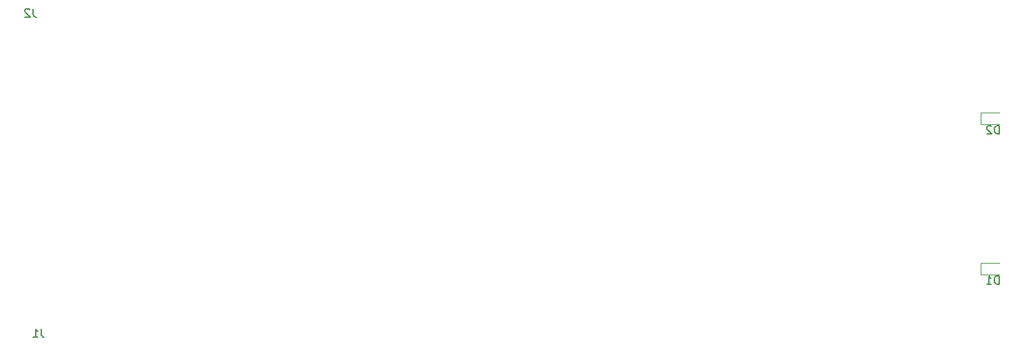
<source format=gbr>
%TF.GenerationSoftware,KiCad,Pcbnew,(5.1.8)-1*%
%TF.CreationDate,2023-06-17T15:14:55+09:00*%
%TF.ProjectId,face,66616365-2e6b-4696-9361-645f70636258,rev?*%
%TF.SameCoordinates,Original*%
%TF.FileFunction,Legend,Bot*%
%TF.FilePolarity,Positive*%
%FSLAX46Y46*%
G04 Gerber Fmt 4.6, Leading zero omitted, Abs format (unit mm)*
G04 Created by KiCad (PCBNEW (5.1.8)-1) date 2023-06-17 15:14:55*
%MOMM*%
%LPD*%
G01*
G04 APERTURE LIST*
%ADD10C,0.120000*%
%ADD11C,0.150000*%
G04 APERTURE END LIST*
D10*
%TO.C,D1*%
X199300000Y-113735000D02*
X197015000Y-113735000D01*
X197015000Y-113735000D02*
X197015000Y-112265000D01*
X197015000Y-112265000D02*
X199300000Y-112265000D01*
%TO.C,D2*%
X197015000Y-93765000D02*
X199300000Y-93765000D01*
X197015000Y-95235000D02*
X197015000Y-93765000D01*
X199300000Y-95235000D02*
X197015000Y-95235000D01*
%TO.C,D1*%
D11*
X199238095Y-114882380D02*
X199238095Y-113882380D01*
X199000000Y-113882380D01*
X198857142Y-113930000D01*
X198761904Y-114025238D01*
X198714285Y-114120476D01*
X198666666Y-114310952D01*
X198666666Y-114453809D01*
X198714285Y-114644285D01*
X198761904Y-114739523D01*
X198857142Y-114834761D01*
X199000000Y-114882380D01*
X199238095Y-114882380D01*
X197714285Y-114882380D02*
X198285714Y-114882380D01*
X198000000Y-114882380D02*
X198000000Y-113882380D01*
X198095238Y-114025238D01*
X198190476Y-114120476D01*
X198285714Y-114168095D01*
%TO.C,D2*%
X199238095Y-96382380D02*
X199238095Y-95382380D01*
X199000000Y-95382380D01*
X198857142Y-95430000D01*
X198761904Y-95525238D01*
X198714285Y-95620476D01*
X198666666Y-95810952D01*
X198666666Y-95953809D01*
X198714285Y-96144285D01*
X198761904Y-96239523D01*
X198857142Y-96334761D01*
X199000000Y-96382380D01*
X199238095Y-96382380D01*
X198285714Y-95477619D02*
X198238095Y-95430000D01*
X198142857Y-95382380D01*
X197904761Y-95382380D01*
X197809523Y-95430000D01*
X197761904Y-95477619D01*
X197714285Y-95572857D01*
X197714285Y-95668095D01*
X197761904Y-95810952D01*
X198333333Y-96382380D01*
X197714285Y-96382380D01*
%TO.C,J1*%
X81333333Y-120452380D02*
X81333333Y-121166666D01*
X81380952Y-121309523D01*
X81476190Y-121404761D01*
X81619047Y-121452380D01*
X81714285Y-121452380D01*
X80333333Y-121452380D02*
X80904761Y-121452380D01*
X80619047Y-121452380D02*
X80619047Y-120452380D01*
X80714285Y-120595238D01*
X80809523Y-120690476D01*
X80904761Y-120738095D01*
%TO.C,J2*%
X80333333Y-80952380D02*
X80333333Y-81666666D01*
X80380952Y-81809523D01*
X80476190Y-81904761D01*
X80619047Y-81952380D01*
X80714285Y-81952380D01*
X79904761Y-81047619D02*
X79857142Y-81000000D01*
X79761904Y-80952380D01*
X79523809Y-80952380D01*
X79428571Y-81000000D01*
X79380952Y-81047619D01*
X79333333Y-81142857D01*
X79333333Y-81238095D01*
X79380952Y-81380952D01*
X79952380Y-81952380D01*
X79333333Y-81952380D01*
%TD*%
M02*

</source>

**Exercise description:**
What lines in the listing contain "KiCad"? Copy them all.

**Problem solution:**
%TF.GenerationSoftware,KiCad,Pcbnew,(5.1.8)-1*%
G04 Created by KiCad (PCBNEW (5.1.8)-1) date 2023-06-17 15:14:55*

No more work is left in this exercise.